Incluso pequeños centros comerciales secundarios.
Mylo caminó junto a ella mientras la nieve crujía bajo sus pasos.
—¿Qué opina?
Arely siguió observando alrededor atentamente antes de responder.
Su mente ya comenzaba a calcular automáticamente posibilidades comerciales.
—Puede ser muy útil.
El duque giró apenas hacia ella.
Y Arely continuó hablando mientras analizaba el paisaje.
—Al ducado Hoffman le conviene tener bodegas en territorios cercanos a las fronteras. Especialmente si queremos mover mercancías más rápido entre el norte y el centro del reino.
Mylo la observó en silencio.
Escuchando atentamente.
Ella señaló hacia una de las rutas visibles entre la nieve.
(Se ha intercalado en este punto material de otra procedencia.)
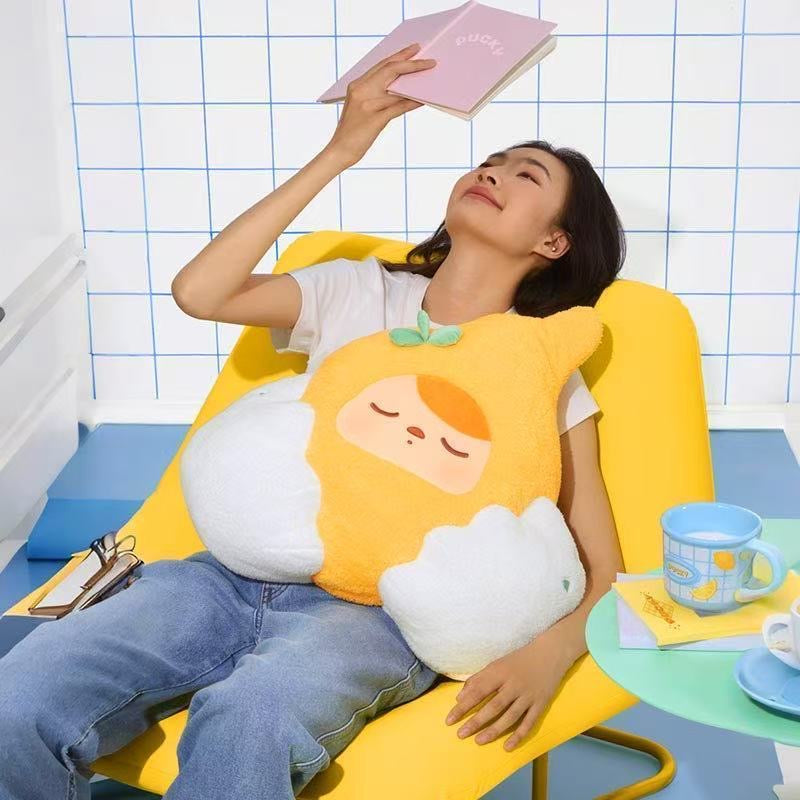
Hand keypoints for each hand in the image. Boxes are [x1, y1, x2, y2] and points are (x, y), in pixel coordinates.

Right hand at [324, 42, 436, 166]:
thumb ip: (375, 96)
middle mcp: (361, 90)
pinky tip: (423, 100)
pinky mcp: (375, 119)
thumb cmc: (352, 132)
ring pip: (396, 86)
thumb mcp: (361, 108)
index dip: (398, 56)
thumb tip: (400, 89)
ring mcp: (368, 104)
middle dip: (409, 60)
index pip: (380, 65)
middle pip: (389, 69)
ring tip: (429, 75)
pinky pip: (398, 107)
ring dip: (415, 79)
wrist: (340, 151)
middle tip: (426, 57)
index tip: (413, 49)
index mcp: (356, 85)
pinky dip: (412, 102)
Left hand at [443, 638, 568, 750]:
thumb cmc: (518, 660)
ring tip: (478, 741)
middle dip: (475, 722)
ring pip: (509, 716)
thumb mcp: (496, 664)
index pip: (477, 692)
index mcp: (500, 672)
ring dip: (493, 730)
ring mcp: (528, 695)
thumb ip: (478, 679)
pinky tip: (507, 747)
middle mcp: (514, 684)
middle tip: (460, 734)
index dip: (462, 707)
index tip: (449, 720)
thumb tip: (460, 698)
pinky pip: (529, 723)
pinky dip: (518, 736)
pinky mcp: (541, 704)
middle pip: (493, 706)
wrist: (550, 653)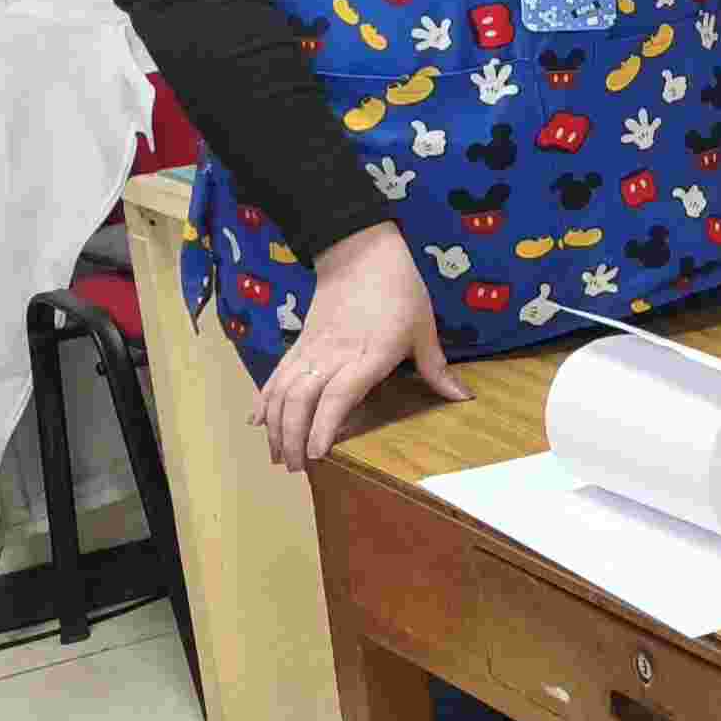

—Además esta ubicación permite redistribuir cargamentos antes de tormentas fuertes. Eso disminuiría pérdidas durante invierno.
El duque asintió ligeramente.
—Exactamente lo que pensé.
Arely siguió caminando lentamente mientras el viento movía apenas su largo cabello oscuro.
—Pero honestamente… no habíamos considerado completamente el factor seguridad.
Su expresión se volvió más seria.
—Si realmente hay ataques constantes de bandidos, las bodegas podrían convertirse en objetivos fáciles.
Mylo cruzó los brazos elegantemente mientras observaba el terreno.
—Por eso todavía no he vendido estas tierras.
Arely levantó apenas la mirada hacia él.
—¿Otros nobles no quisieron asumir el riesgo?
—La mayoría solo vio nieve y problemas.
Ella soltó una pequeña risa.
—Bueno… sí hay muchísima nieve y muchísimos problemas.
Aquello provocó otra leve sonrisa en el duque.
Más natural esta vez.
Y sinceramente Arely comenzaba a notar algo.
Mylo Fitzpatrick parecía muchísimo más relajado hablando de negocios que durante conversaciones sociales normales.
Como si realmente disfrutara discutir estrategias y administración.
Eso hacía que la conversación fuera sorprendentemente cómoda.
Continuaron avanzando por el terreno mientras hablaban.
Solo de negocios.
De comercio.
De seguridad.
De costos de transporte.
De almacenamiento durante invierno.
En un momento Arely se detuvo observando unas marcas parcialmente cubiertas por nieve cerca de uno de los caminos secundarios.
—¿Carretas?
Mylo negó ligeramente.
—Caballos. Probablemente exploradores fronterizos.
Ella asintió pensativa.
—Entonces realmente necesitan reforzar vigilancia aquí.
El duque la observó unos segundos antes de hablar.
—La mayoría de nobles evita involucrarse demasiado en territorios fronterizos.
—Porque es caro.
—Y peligroso.
Arely cruzó los brazos mientras seguía mirando el paisaje blanco.
—Pero también puede ser extremadamente rentable si se administra bien.
Los ojos celestes de Mylo permanecieron sobre ella.
—Exactamente.
Hubo un pequeño silencio cómodo entre ambos mientras el viento seguía soplando alrededor.
Y entonces Arely se dio cuenta de algo extraño.
Ya no estaba nerviosa.
En algún momento de la conversación había olvidado completamente que estaba sola con un hombre absurdamente hermoso en medio de un paisaje nevado sacado de una novela romántica.
Porque sinceramente…
Hablar de negocios con él era demasiado interesante.
Mylo parecía notar cada detalle.
Cada problema.
Cada posibilidad.
Y además escuchaba atentamente cuando ella hablaba.
Algo que todavía seguía sorprendiéndola un poco.
En su vida pasada muchas personas simplemente asumían que su amor por novelas románticas la volvía superficial.
Pero aquí…
Aquí podía hablar durante horas sobre comercio, contratos o estrategias económicas.
Y alguien realmente le respondía con interés.
El viento volvió a soplar levantando pequeños copos de nieve alrededor de ellos.
Y mientras observaba el enorme terreno blanco frente a ella, Arely comenzó a pensar que quizá aquel viaje no terminaría siendo un desastre después de todo.